Les motards de Guadeloupe à l’honneur : sortie annuelle de « Motard Kapestè »

Par Priscilla Romain | Le 17/11/2021 | Moto

La vie de motard, à l’instar de la vie de militaire, est une aventure dangereuse, ou la passion et la mort marchent main dans la main. C’est pour cela qu’il paraissait tout indiqué à Pierre-Guy Rétel, le président de l’association Motard Kapestè, de fonder un immense événement en l’honneur de tous les motards de Guadeloupe, à la date du 11 novembre. « Les militaires ont leur jour. Ils sont honorés, célébrés. Nous aussi, motards devrions avoir ce jour pour nous.» Ensemble, ils enfourchent leurs deux-roues et choisissent un itinéraire qui alterne, chaque année entre Grande-Terre et Basse-Terre.

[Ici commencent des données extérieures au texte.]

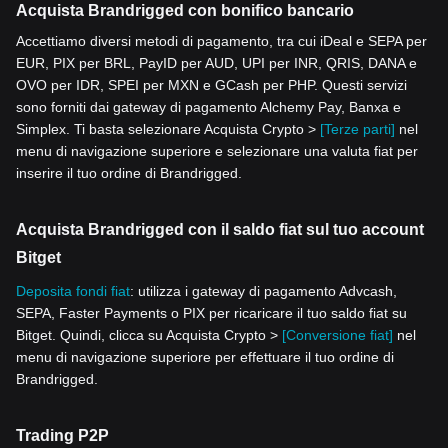
Acquista Brandrigged con bonifico bancario
Accettiamo diversi metodi di pagamento, tra cui iDeal e SEPA per
EUR, PIX per BRL, PayID per AUD, UPI per INR, QRIS, DANA e
OVO per IDR, SPEI per MXN e GCash per PHP. Questi servizi
sono forniti dai gateway di pagamento Alchemy Pay, Banxa e
Simplex. Ti basta selezionare Acquista Crypto >
[Terze parti]
nel
menu di navigazione superiore e selezionare una valuta fiat per
inserire il tuo ordine di Brandrigged.
Acquista Brandrigged con il saldo fiat sul tuo account
Bitget
Deposita fondi fiat
: utilizza i gateway di pagamento Advcash,
SEPA, Faster Payments o PIX per ricaricare il tuo saldo fiat su
Bitget. Quindi, clicca su Acquista Crypto >
[Conversione fiat]
nel
menu di navigazione superiore per effettuare il tuo ordine di
Brandrigged.
Trading P2P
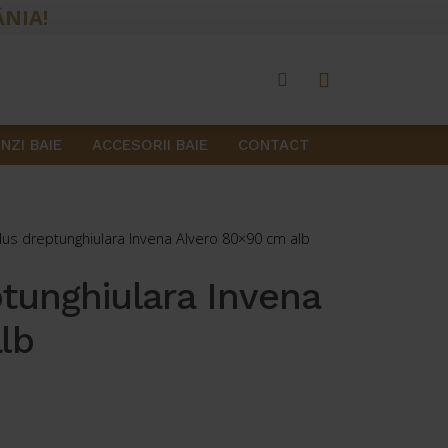
ÂNIA!
NZI BAIE
ACCESORII BAIE
CONTACT
dus dreptunghiulara Invena Alvero 80×90 cm alb
ptunghiulara Invena
lb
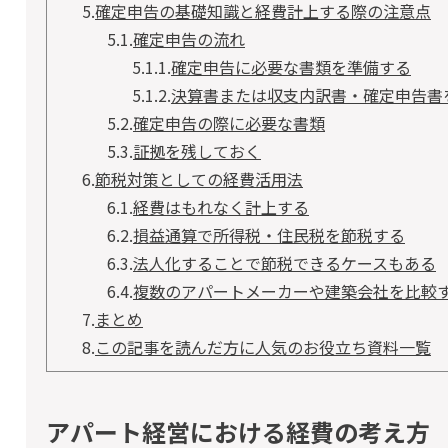
5.
確定申告の基礎知識と経費計上する際の注意点
5.1.
確定申告の流れ
5.1.1.
確定申告に必要な書類を準備する
5.1.2.
決算書または収支内訳書・確定申告書
5.2.
確定申告の際に必要な書類
5.3.
証拠を残しておく
6.
節税対策としての経費活用法
6.1.
経費はもれなく計上する
6.2.
損益通算で所得税・住民税を節税する
6.3.
法人化することで節税できるケースもある
6.4.
複数のアパートメーカーや建築会社を比較
7.
まとめ
8.
この記事を読んだ方に人気のお役立ち資料一覧
アパート経営における経費の考え方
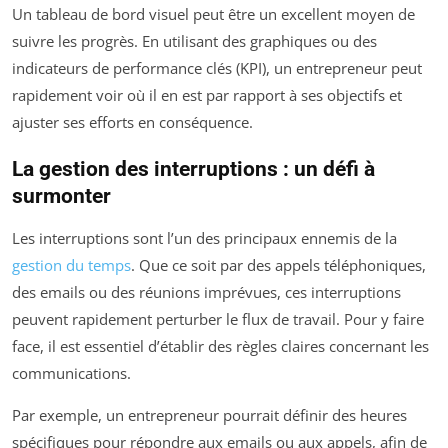
Un tableau de bord visuel peut être un excellent moyen de
suivre les progrès. En utilisant des graphiques ou des
indicateurs de performance clés (KPI), un entrepreneur peut
rapidement voir où il en est par rapport à ses objectifs et
ajuster ses efforts en conséquence.
La gestion des interruptions : un défi à
surmonter
Les interruptions sont l’un des principaux ennemis de la
gestion du temps
. Que ce soit par des appels téléphoniques,
des emails ou des réunions imprévues, ces interruptions
peuvent rapidement perturber le flux de travail. Pour y faire
face, il est essentiel d’établir des règles claires concernant les
communications.
Par exemple, un entrepreneur pourrait définir des heures
spécifiques pour répondre aux emails ou aux appels, afin de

Une pensée vers ceux qui ne sont plus là

La parade commence toujours par un arrêt au monument en mémoire des victimes de la route, érigé sur la route du bourg du Gosier. « Nous y déposons des gerbes de fleurs, car dans l’année, vous pouvez être sûrs que l’un d’entre nous a perdu un ami, un voisin, un membre de sa famille à moto. Avant notre parade, nous devons penser à eux et honorer leur mémoire. Ils sont partis bien trop tôt. » déplore Pierre-Guy Rétel. Depuis plus de 20 ans, c’est une des missions principales de l’association. Éduquer, sans relâche, les enfants et les adultes à la responsabilité sur la route.

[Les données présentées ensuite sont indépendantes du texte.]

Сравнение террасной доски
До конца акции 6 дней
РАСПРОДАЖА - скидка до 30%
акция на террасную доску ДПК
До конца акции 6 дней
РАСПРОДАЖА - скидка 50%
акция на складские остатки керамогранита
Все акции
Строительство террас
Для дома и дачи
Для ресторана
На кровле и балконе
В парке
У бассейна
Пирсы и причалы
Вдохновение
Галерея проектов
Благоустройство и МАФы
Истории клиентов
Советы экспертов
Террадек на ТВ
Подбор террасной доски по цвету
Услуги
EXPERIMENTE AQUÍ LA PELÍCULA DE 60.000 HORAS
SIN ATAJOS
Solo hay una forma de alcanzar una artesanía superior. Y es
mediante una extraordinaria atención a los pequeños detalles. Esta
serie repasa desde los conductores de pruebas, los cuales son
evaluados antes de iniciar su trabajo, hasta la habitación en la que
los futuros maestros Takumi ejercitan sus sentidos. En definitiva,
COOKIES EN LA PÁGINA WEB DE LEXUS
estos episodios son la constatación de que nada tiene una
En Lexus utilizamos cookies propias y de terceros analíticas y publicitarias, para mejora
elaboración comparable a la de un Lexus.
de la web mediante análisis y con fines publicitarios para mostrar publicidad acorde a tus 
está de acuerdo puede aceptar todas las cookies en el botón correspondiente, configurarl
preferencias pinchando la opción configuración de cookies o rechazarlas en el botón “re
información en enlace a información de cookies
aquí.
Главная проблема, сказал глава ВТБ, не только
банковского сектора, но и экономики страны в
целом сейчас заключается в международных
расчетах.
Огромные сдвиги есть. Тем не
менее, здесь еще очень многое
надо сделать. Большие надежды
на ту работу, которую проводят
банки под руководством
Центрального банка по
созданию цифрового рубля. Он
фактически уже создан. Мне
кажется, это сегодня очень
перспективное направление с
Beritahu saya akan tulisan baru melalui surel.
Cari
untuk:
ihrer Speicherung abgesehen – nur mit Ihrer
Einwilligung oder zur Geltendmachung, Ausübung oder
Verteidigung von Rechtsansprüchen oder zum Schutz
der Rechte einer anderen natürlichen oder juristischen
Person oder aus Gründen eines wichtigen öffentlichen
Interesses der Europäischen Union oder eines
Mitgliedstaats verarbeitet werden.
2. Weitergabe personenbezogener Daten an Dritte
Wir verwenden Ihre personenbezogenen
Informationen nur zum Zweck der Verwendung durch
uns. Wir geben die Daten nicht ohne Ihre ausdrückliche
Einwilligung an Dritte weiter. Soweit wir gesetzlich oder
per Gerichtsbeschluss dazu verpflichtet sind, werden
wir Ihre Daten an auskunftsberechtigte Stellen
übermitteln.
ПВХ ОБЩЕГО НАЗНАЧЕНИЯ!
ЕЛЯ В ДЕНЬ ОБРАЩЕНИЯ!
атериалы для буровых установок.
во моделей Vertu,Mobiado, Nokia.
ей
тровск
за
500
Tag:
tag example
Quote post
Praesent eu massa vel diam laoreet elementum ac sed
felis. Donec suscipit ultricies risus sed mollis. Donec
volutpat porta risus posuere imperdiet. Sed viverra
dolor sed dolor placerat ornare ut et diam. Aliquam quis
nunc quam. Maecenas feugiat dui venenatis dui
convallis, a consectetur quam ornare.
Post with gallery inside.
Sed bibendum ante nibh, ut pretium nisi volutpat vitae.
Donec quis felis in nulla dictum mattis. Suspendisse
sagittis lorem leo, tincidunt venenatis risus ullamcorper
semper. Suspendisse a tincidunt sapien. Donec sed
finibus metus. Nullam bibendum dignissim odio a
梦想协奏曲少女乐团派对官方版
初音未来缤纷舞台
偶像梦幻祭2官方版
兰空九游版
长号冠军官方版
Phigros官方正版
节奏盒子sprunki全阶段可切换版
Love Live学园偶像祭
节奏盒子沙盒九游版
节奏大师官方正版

Et si Pierre-Guy Rétel s’en est senti investi, c’est parce qu’il a porté la douleur de la perte, presque dans sa chair. « En 2001, j’ai perdu mon meilleur ami, un motard. C’est bête, il venait de déposer son casque chez moi… il est parti et n’est plus revenu… Avec son casque, il serait peut-être encore avec nous. » Depuis, en marge de la parade du 11 novembre, l’association a mené un combat colossal pour faire changer le comportement des motards.

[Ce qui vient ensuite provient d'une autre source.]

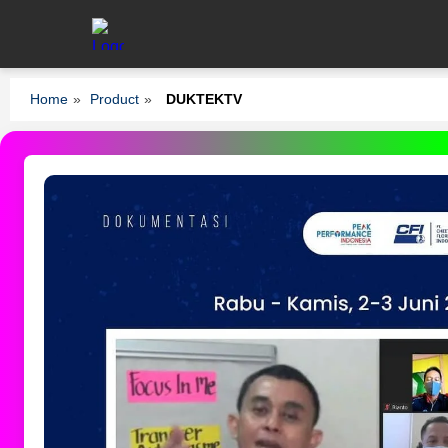
Home
»
Product
»
DUKTEKTV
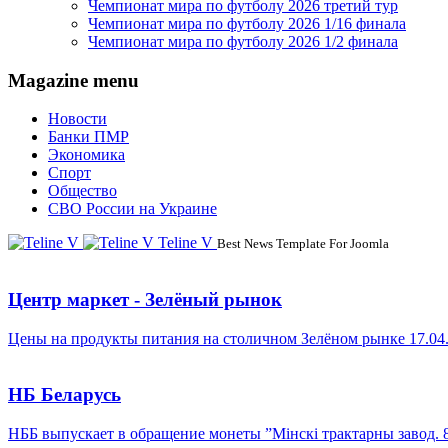
Чемпионат мира по футболу 2026 третий тур
Чемпионат мира по футболу 2026 1/16 финала
Чемпионат мира по футболу 2026 1/2 финала
Magazine menu
Новости
Банки ПМР
Экономика
Спорт
Общество
СВО России на Украине
Teline V
Best News Template For Joomla
Центр маркет - Зелёный рынок
Цены на продукты питания на столичном Зелёном рынке 17.04
НБ Беларусь
НББ выпускает в обращение монеты ”Мінскі трактарны завод. 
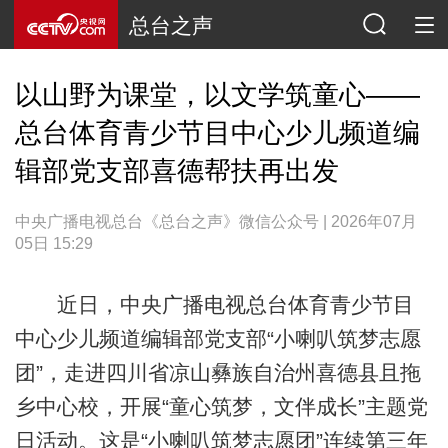
总台之声
以山野为课堂，以文学筑童心——
总台体育青少节目中心少儿频道编
辑部党支部喜德帮扶再出发
中央广播电视总台《总台之声》微信公众号 | 2026年07月
05日 15:29
近日，中央广播电视总台体育青少节目
中心少儿频道编辑部党支部“小喇叭筑梦志愿
团”，走进四川省凉山彝族自治州喜德县且拖
乡中心校，开展“童心筑梦，文伴成长”主题党
日活动。这是“小喇叭筑梦志愿团”连续第三年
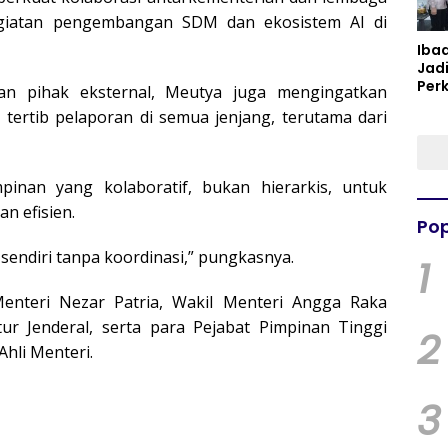
egiatan pengembangan SDM dan ekosistem AI di
Iba
Jad
Per
an pihak eksternal, Meutya juga mengingatkan
Spir
tertib pelaporan di semua jenjang, terutama dari
Per
inan yang kolaboratif, bukan hierarkis, untuk
n efisien.
Pop
sendiri tanpa koordinasi,” pungkasnya.
1
Menteri Nezar Patria, Wakil Menteri Angga Raka
tur Jenderal, serta para Pejabat Pimpinan Tinggi
2
Ahli Menteri.
3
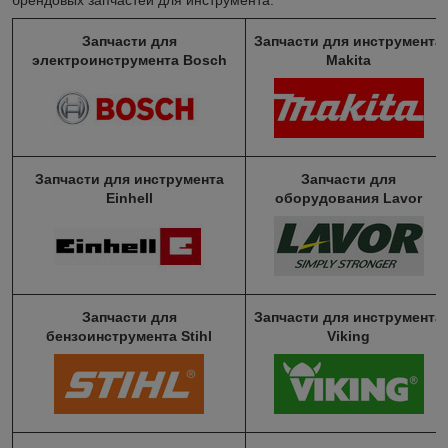
Запчасти для
Запчасти для инструмента
электроинструмента Bosch
Makita
Запчасти для инструмента
Запчасти для
Einhell
оборудования Lavor
Запчасти для
Запчасти для инструмента
бензоинструмента Stihl
Viking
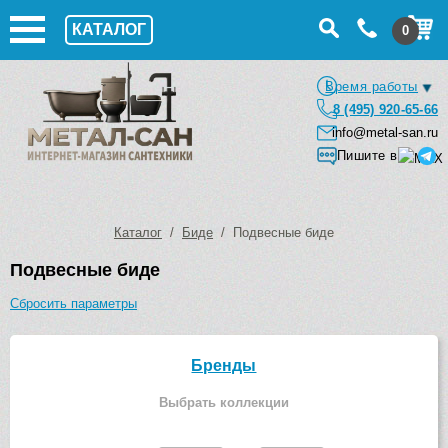
КАТАЛОГ
0
Время работы
8 (495) 920-65-66
info@metal-san.ru
Пишите в
Каталог
/
Биде
/ Подвесные биде
Подвесные биде
Сбросить параметры
Бренды
Выбрать коллекции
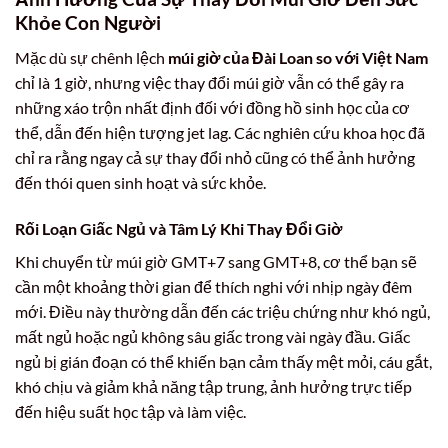
Khỏe Con Người
Mặc dù sự chênh lệch
múi giờ của Đài Loan so với Việt Nam
chỉ là 1 giờ, nhưng việc thay đổi múi giờ vẫn có thể gây ra
những xáo trộn nhất định đối với đồng hồ sinh học của cơ
thể, dẫn đến hiện tượng jet lag. Các nghiên cứu khoa học đã
chỉ ra rằng ngay cả sự thay đổi nhỏ cũng có thể ảnh hưởng
đến thói quen sinh hoạt và sức khỏe.
Rối Loạn Giấc Ngủ và Tâm Lý Khi Thay Đổi Giờ
Khi chuyển từ múi giờ GMT+7 sang GMT+8, cơ thể bạn sẽ
cần một khoảng thời gian để thích nghi với nhịp ngày đêm
mới. Điều này thường dẫn đến các triệu chứng như khó ngủ,
mất ngủ hoặc ngủ không sâu giấc trong vài ngày đầu. Giấc
ngủ bị gián đoạn có thể khiến bạn cảm thấy mệt mỏi, cáu gắt,
khó chịu và giảm khả năng tập trung, ảnh hưởng trực tiếp
đến hiệu suất học tập và làm việc.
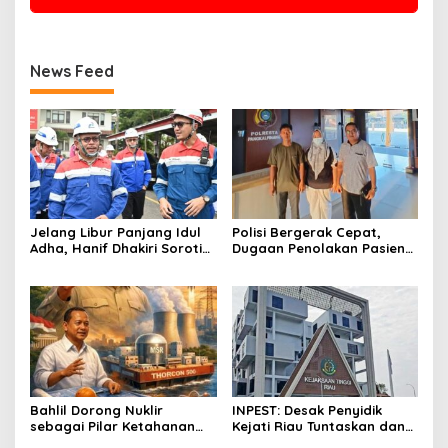
News Feed
Jelang Libur Panjang Idul
Polisi Bergerak Cepat,
Adha, Hanif Dhakiri Soroti
Dugaan Penolakan Pasien
Peran Pertamina Distribusi
di RS Primaya Bhakti Wara
BBM Bersubsidi
Diusut Serius
Bahlil Dorong Nuklir
INPEST: Desak Penyidik
sebagai Pilar Ketahanan
Kejati Riau Tuntaskan dan
Energi Indonesia
Telusuri Aliran Dana PI PT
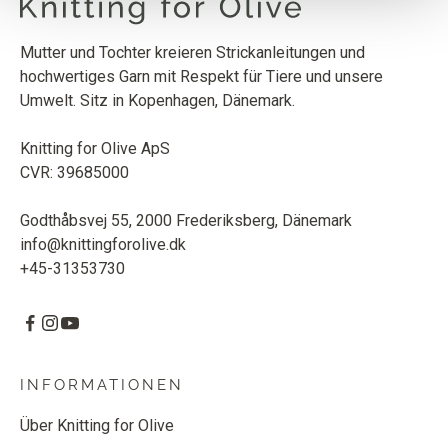
Mutter und Tochter kreieren Strickanleitungen und
SOFT SILK MOHAIR
hochwertiges Garn mit Respekt für Tiere und unsere
ROSA GÄNSEBLÜMCHEN
1
STK.
10
EUR
Umwelt. Sitz in Kopenhagen, Dänemark.
Knitting for Olive ApS
CVR: 39685000
Godthåbsvej 55, 2000 Frederiksberg, Dänemark
info@knittingforolive.dk
+45-31353730
INFORMATIONEN
Über Knitting for Olive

Sa stratégie a été de commencer le combat chez les plus jeunes, qui eux, raffolent du vélo. «Le vélo, c’est la première étape avant le scooter, puis la moto. Or, ils ont l’impression qu’à vélo on n’a pas besoin d’équipements. C’est là qu’on intervient. On leur fait comprendre que sur la route, l’équipement est nécessaire. Il faut donc de bonnes chaussures et un casque, même sur un vélo.» Il a fallu 21 ans de travail acharné pour faire la différence. «Aujourd’hui, quand vous voyez un motard sans casque, le premier réflexe est de penser que c’est un voyou. Ou qu’il n’a pas de permis, car un motard responsable ne ferait pas cela.» La communauté est soudée autour de valeurs communes, un mélange étrange de responsabilité, de danger et de passion, qui fait son identité même.

Une sortie fraternelle

Le jeudi 11 novembre dernier, ils étaient plus de 350 à venir célébrer ces valeurs et d’autant plus heureux de se retrouver après une année blanche due à la pandémie. Toutefois, c’est un chiffre 10 fois inférieur au nombre de motards habituellement présents à la sortie. «Nous étions plus de 3 500 d’ordinaire. Mais j’ai émis la volonté de faire diminuer ce nombre. Tous ces motards dans la rue, c’est dangereux et contraire à l’image de l’association. Nous avons donc filtré, encore et encore, pour atteindre un nombre raisonnable.» D’autant que l’association a fédéré de nombreux acteurs publics autour de cette sortie. «Pour que les choses soient faites dans les règles, nous sommes escortés par les gendarmes et les policiers des communes que nous traversons. Les pompiers sont en alerte et briefés sur notre itinéraire.»

Le travail de dialogue mené par l’association a permis de lisser quelques aspérités dans la communauté. Le 11 novembre, des gendarmes et des «voyous» roulent ensemble, discutent et mangent ensemble. «C’est vraiment une initiative fraternelle. Même les gendarmes qui sont si à part dans la société et souvent synonymes de mauvaise nouvelle, sont heureux de venir avec nous. Le commandant nous a réitéré ses félicitations et c’est la preuve que notre approche fonctionne.» conclut le président Rétel.

Une fois les motos rangées, le travail de sensibilisation continue. Il faut encore assainir les relations entre les motards et les automobilistes qui, interprètent souvent mal leur attitude sur la route.